Crónica de un amor, de una pasión violenta, a modo de enamoramiento, estas páginas son más que una invitación a un territorio, más que una inmersión en la religiosidad del universo hindú, más que el descubrimiento de un espacio imaginario donde realidad y ficción, por extraño que parezca, surgen, de repente, al doblar una esquina o en el quicio de cualquier oscuro barracón, lavando ropa en la orilla de un riachuelo o en un éxtasis. Este texto, además, permite un acercamiento a la figura de su autor —retrato con sombras en Benarés, noches de sueño en Bombay—, una proximidad sublime que se hace evidente en las descripciones, teñidas por los sentidos del poeta. «El mar está plácido, no da señales de su presencia. A lo largo del parapeto que lo contiene hay coches aparcados, y, cerca de estos, esos seres fabulosos, sin raíces, sin sentido, llenos de significados dudosos e inquietantes, dotados de una fascinación poderosa, que son los primeros indios de una experiencia que quiere ser exclusiva, como la mía».

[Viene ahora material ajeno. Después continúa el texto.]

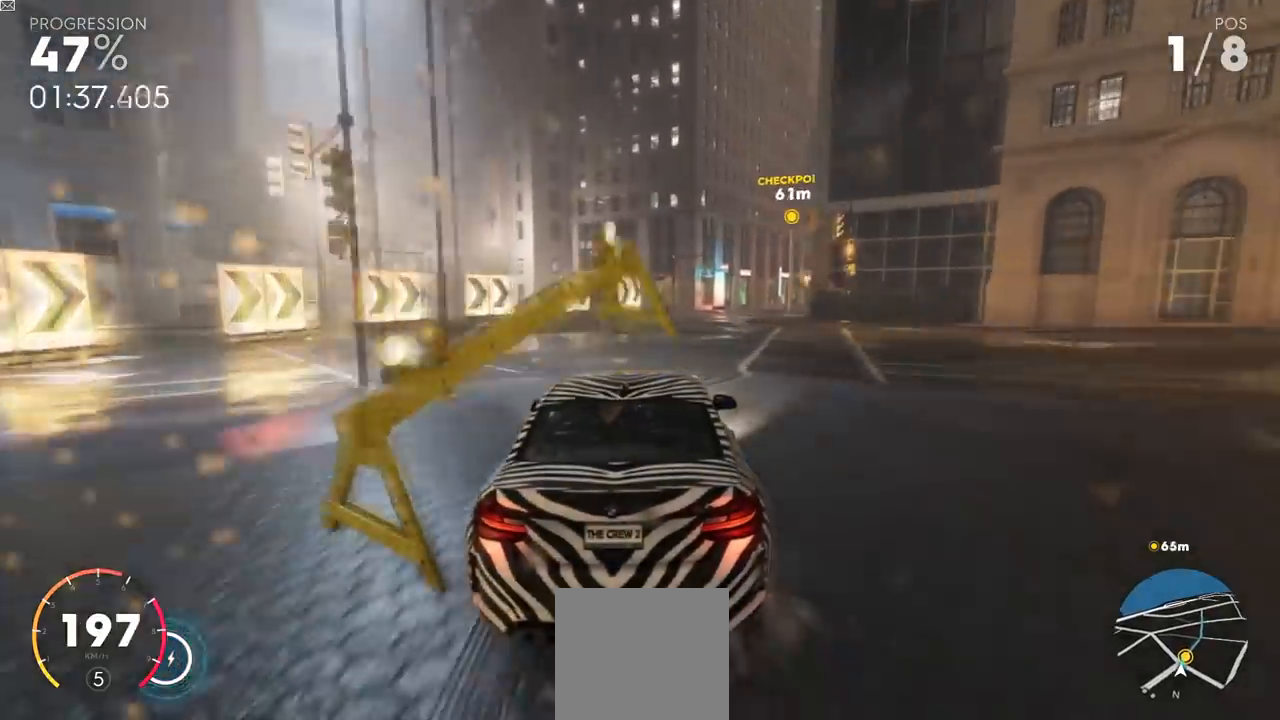
{"buttons": ["R2"], "left_stick": "left", "right_stick": "center", "events": [[284, "L3", "up"], [434, "left_stick", "left"]]}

La literatura de viajes, por llamarla de alguna manera rápida, está plagada de obras interesantes que aproximan al lector a parajes ignotos, deslumbrantes. Esta narración, El olor de la India, al tiempo, es una llave maestra que abre el cajón donde se guardan todos los libros de Pasolini (artículos, poemas y novelas) y sus películas. Una obra llena de verdad y sentido; ardiente, sensual, política y social. Dramáticamente humana.